B. Section 1983 Claim
Section 1983 provides that
every person who, under color of any statute, ordinance, regulation, custom, or usage, of any State . . . subjects, or causes to be subjected, any citizen of the United States or other person within the jurisdiction thereof to the deprivation of any rights, privileges, or immunities secured by the Constitution and laws, shall be liable to the party injured in an action at law, suit in equity, or other proper proceeding for redress.
42 U.S.C. § 1983. There are two distinct parts to a Section 1983 claim: first, whether plaintiffs have alleged that a person acting under color of state law has deprived the plaintiffs of a right, privilege, or immunity secured by the Constitution or laws of the United States, see Dwares v. City of New York, 985 F.2d 94, 98 (2d Cir. 1993); and second, whether the various defendants may be held liable for that action based on the requirements of Monell, 436 U.S. 658, 56 L. Ed. 2d 611, 98 S. Ct. 2018. Additionally, to recover compensatory damages, plaintiffs must demonstrate actual injury. Farrar v. Hobby, 506 U.S. 103, 112, 121 L. Ed. 2d 494, 113 S. Ct. 566 (1992) (citing Carey v. Piphus, 435 U.S. 247, 264, 55 L. Ed. 2d 252, 98 S. Ct. 1042 (1978)).
This Court must first determine whether the actions by the defendants amounted to a constitutional deprivation. Indeed, "Section 1983 is only a grant of a right of action; the substantive right giving rise to the action must come from another source." Singer v. Fulton County Sheriff, 63 F.3d 110, 119 (2d Cir. 1995).
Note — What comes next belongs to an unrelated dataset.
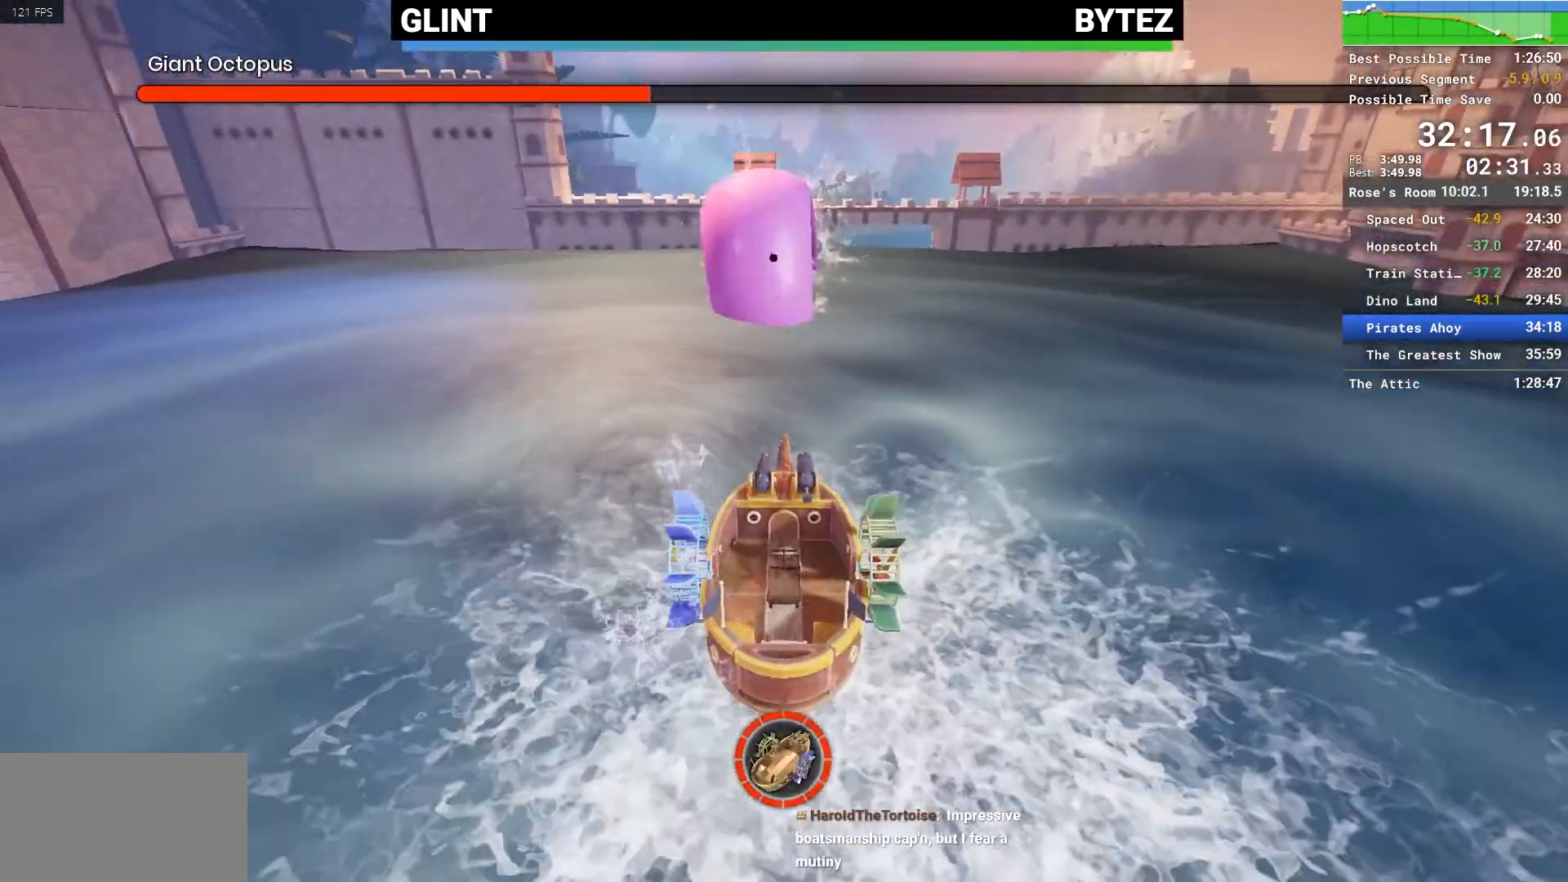
{"keys": ["w"], "mouse": [], "events": [[233, "mouse_left", "down"], [317, "mouse_left", "up"], [367, "mouse_left", "down"], [467, "mouse_left", "up"], [467, "w", "down"]]}
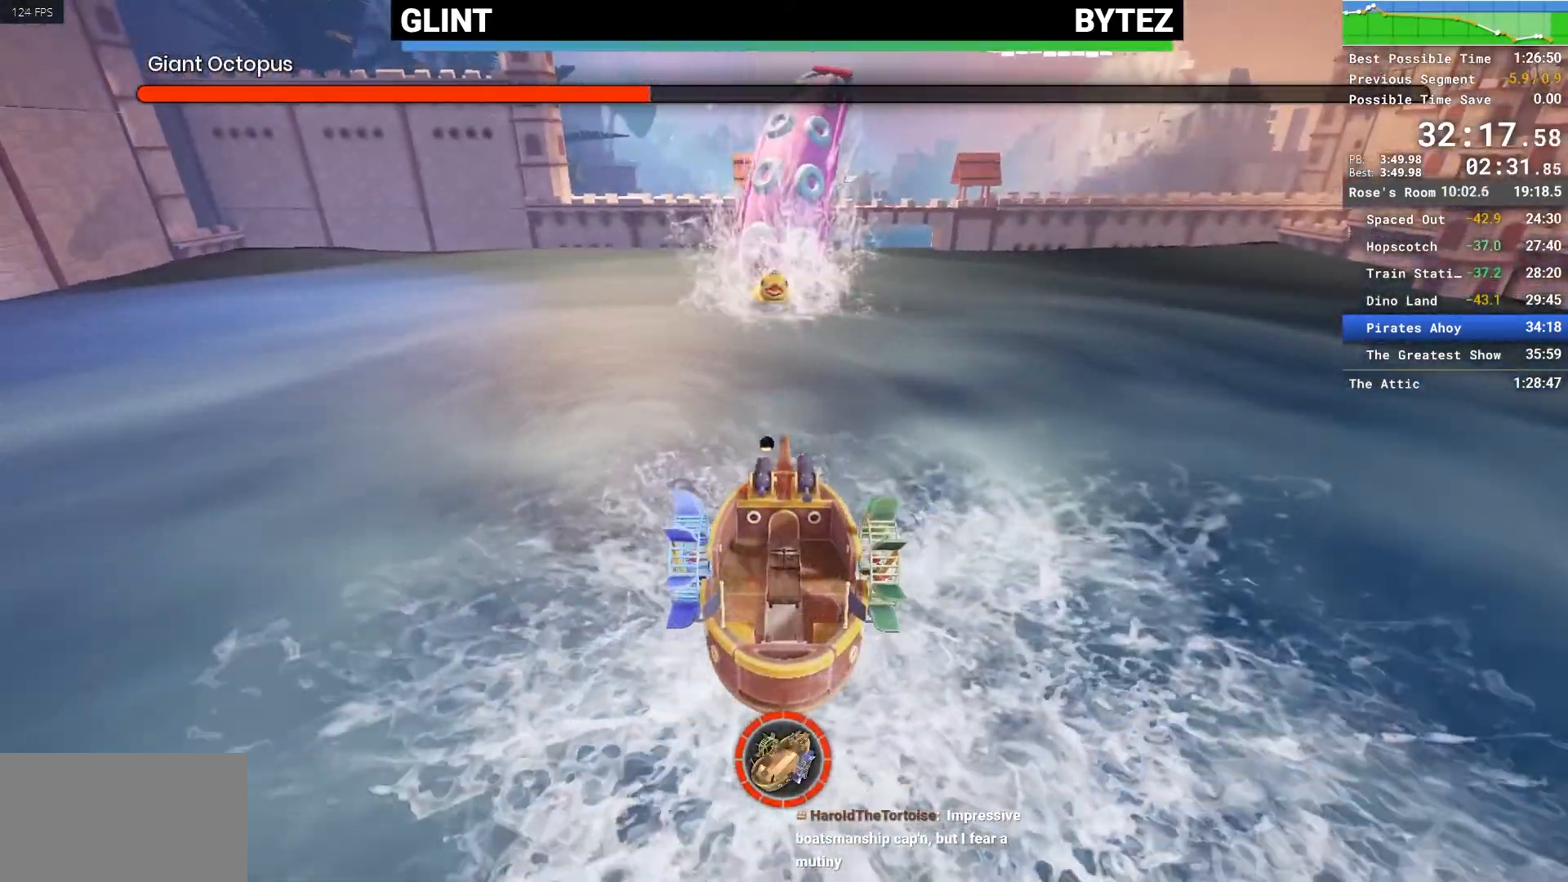
{"keys": ["w"], "mouse": ["left"], "events": [[67, "mouse_left", "down"], [100, "mouse_left", "up"], [183, "mouse_left", "down"], [250, "mouse_left", "up"], [333, "mouse_left", "down"], [433, "mouse_left", "up"], [467, "mouse_left", "down"]]}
As a second matter, this Court must determine whether each of the defendants -- a municipality, a municipal agency, and municipal officials sued in their official capacity -- can be held liable for these actions. This inquiry really focuses on the liability of the municipality and its agency because a suit against individual defendants in their official capacity is construed as a suit against the municipality. Frank, 1 F.3d at 1326 ("the real party in interest in an official capacity suit is the governmental entity and not the named official") (quoting Hafer, 502 U.S. at 25). If plaintiffs had sued the individual defendants in their personal capacities, then this Court would discuss their liability separate from municipal liability, Hafer, 502 U.S. at 25 -- a liability that turns on personal involvement.
To find New York City and the Department of Corrections liable under Section 1983, plaintiffs must demonstrate that a governmental policy of discrimination injured plaintiffs. A municipality and its agencies may not be held liable under a respondeat superior theory, but may be held liable only "when execution of a government's policy or custom, whether made by its lawmakers or by those whose edicts or acts may fairly be said to represent official policy, inflicts the injury." Monell, 436 U.S. at 694; Walker v. City of New York, 974 F.2d 293, 294 (2d Cir. 1992). In this regard, the Supreme Court has set forth a number of guiding principles:
First, . . . municipalities may be held liable under § 1983 only for acts for which the municipality itself is actually responsible, "that is, acts which the municipality has officially sanctioned or ordered." Id. at 480. Second, only those municipal officials who have "final policymaking authority" may by their actions subject the government to § 1983 liability. Id. at 483 (plurality opinion). Third, whether a particular official has "final policymaking authority" is a question of state law. Id. (plurality opinion). Fourth, the challenged action must have been taken pursuant to a policy adopted by the official or officials responsible under state law for making policy in that area of the city's business. Id. at 482-483, and n.12 (plurality opinion).